Reproduce word for word the passage of the secret-dummy post below that begins at the words "Well, what the" and stops after the words "away from her.".

## Selected text:
################

My devious threenager

Normally it’s pretty easy to know what to do as a parent – they’re good, you praise them, they’re naughty, you punish them. This is just as true with new behaviours as old, because you generally expect the ways they behave, either as a natural part of child development or an extension of your own personality. They start to bite? You know how to deal with that. They hit you? You hit them right back (joking!).

However, my three-year-old’s recent behaviour has thrown me through a loop, because it’s so unexpected I have no idea how I feel about it and, consequently, no idea how to treat it. It’s just so naughty yet so gosh-darned smart I can’t help but admire it, and as it’s the first truly individual expression of her own personality, I don’t really want to squash it.

For at least a year now, my daughter has not been allowed a dummy, so imagine my surprise when I checked on her in the middle of the night to discover her asleep with a dummy in her mouth, only to have that dummy disappear by morning. This happened two or three nights in a row – no dummy at bedtime, no dummy in the morning, but a dummy in the middle of the night – so I casually asked her about it over breakfast.

‘Oh,’ she said. ‘That’s my secret dummy.’

‘Your secret dummy?’ I asked.

She nodded. ‘I keep it in a secret place.’

‘You know you’re not allowed dummies, right?’

‘I know, but it’s my secret dummy,’ she said, ‘and I only use it when I need to.’

Well, what the hell can you say to that? She’s not allowed a dummy, but the fact that she has a secret life that goes on unobserved by her parents, an independent little three-year-old world that’s entirely hers, is crazily advanced and individualistic, and I’d feel like a real meanie taking that away from her.

################

## Entries:
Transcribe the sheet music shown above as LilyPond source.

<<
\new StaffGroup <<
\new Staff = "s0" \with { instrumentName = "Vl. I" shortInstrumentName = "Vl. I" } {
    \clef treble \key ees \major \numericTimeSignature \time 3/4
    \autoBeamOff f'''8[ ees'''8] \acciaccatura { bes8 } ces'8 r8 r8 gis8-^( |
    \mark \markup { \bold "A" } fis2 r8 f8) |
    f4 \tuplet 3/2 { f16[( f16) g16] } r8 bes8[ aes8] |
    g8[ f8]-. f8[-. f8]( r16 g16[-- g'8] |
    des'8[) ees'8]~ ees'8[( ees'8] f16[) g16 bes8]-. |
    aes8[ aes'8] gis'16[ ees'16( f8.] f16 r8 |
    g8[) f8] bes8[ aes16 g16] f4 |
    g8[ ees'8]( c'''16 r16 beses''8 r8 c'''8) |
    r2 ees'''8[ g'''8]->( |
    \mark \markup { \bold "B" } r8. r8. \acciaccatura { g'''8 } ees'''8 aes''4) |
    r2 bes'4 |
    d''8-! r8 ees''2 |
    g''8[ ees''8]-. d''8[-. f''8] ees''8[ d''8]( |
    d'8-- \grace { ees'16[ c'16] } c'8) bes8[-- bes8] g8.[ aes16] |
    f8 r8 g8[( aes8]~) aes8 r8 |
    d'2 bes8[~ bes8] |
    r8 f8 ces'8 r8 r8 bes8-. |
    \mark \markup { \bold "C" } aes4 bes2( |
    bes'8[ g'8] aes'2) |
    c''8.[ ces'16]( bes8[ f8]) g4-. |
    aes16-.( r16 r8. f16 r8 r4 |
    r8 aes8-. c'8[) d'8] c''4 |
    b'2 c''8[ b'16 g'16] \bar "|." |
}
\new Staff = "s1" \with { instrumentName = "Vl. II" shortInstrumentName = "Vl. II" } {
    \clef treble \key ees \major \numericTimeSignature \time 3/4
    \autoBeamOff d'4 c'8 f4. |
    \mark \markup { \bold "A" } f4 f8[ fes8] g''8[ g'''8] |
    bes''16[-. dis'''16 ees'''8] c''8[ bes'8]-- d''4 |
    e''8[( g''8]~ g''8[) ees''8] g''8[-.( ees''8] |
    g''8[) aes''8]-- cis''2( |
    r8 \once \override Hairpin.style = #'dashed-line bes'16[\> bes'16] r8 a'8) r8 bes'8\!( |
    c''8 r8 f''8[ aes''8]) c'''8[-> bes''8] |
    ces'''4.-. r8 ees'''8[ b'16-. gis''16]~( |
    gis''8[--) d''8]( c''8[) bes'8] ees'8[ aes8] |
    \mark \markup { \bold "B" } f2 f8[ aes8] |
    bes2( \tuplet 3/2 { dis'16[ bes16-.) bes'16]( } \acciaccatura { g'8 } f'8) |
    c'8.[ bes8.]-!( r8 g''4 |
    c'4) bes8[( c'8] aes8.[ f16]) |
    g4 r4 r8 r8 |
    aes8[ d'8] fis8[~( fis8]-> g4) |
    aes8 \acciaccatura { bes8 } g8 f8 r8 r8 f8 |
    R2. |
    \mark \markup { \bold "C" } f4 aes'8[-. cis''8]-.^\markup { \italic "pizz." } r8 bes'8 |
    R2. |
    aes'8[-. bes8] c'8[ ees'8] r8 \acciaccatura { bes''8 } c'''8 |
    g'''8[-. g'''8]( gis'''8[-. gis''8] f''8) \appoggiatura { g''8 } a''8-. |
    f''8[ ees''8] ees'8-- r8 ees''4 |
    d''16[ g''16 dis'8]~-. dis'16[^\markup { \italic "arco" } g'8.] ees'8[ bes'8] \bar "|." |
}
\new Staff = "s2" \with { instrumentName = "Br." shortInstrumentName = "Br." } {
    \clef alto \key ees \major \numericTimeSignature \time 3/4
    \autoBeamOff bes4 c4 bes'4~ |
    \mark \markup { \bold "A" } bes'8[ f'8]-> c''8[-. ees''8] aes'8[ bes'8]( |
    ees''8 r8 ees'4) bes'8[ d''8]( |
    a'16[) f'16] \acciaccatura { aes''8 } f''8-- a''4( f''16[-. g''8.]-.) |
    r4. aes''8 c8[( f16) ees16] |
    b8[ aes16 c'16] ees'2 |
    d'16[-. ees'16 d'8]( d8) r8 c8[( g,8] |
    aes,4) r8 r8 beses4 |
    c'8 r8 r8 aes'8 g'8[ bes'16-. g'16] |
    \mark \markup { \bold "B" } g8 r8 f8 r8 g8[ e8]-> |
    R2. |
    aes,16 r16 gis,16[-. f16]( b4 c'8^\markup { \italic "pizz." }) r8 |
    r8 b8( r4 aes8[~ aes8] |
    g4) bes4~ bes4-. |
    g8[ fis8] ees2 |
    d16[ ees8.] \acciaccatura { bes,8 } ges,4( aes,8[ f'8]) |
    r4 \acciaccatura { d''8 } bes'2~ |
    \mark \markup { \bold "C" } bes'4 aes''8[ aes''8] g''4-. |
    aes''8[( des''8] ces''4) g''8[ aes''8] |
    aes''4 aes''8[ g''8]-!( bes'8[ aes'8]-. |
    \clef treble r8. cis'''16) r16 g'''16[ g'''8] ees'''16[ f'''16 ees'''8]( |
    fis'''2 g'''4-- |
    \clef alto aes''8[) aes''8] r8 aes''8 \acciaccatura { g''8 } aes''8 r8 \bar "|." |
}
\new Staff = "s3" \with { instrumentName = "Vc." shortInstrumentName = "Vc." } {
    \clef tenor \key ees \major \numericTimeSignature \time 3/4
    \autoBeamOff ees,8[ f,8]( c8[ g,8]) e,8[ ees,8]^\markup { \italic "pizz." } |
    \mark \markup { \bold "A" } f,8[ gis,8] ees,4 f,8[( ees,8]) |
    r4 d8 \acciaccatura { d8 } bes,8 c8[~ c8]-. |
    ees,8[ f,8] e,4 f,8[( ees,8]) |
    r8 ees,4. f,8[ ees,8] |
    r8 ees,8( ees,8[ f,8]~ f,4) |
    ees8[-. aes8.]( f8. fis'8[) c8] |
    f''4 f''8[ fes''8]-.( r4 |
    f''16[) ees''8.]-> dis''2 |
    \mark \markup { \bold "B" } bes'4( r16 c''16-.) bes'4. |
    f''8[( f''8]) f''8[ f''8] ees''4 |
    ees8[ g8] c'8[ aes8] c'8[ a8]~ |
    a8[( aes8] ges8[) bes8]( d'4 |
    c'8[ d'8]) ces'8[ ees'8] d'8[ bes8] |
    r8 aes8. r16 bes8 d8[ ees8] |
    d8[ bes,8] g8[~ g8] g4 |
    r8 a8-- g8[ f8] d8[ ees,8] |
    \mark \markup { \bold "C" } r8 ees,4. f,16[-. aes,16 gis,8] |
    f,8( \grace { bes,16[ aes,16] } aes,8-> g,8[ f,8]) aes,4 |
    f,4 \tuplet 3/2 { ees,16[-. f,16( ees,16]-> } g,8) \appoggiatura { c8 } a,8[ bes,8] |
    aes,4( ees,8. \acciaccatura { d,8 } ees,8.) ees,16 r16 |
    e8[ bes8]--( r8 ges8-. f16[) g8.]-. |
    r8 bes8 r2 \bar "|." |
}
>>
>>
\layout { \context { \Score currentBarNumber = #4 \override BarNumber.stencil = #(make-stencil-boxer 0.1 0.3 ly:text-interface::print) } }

################

## Final result:
Well, what the hell can you say to that? She’s not allowed a dummy, but the fact that she has a secret life that goes on unobserved by her parents, an independent little three-year-old world that’s entirely hers, is crazily advanced and individualistic, and I’d feel like a real meanie taking that away from her.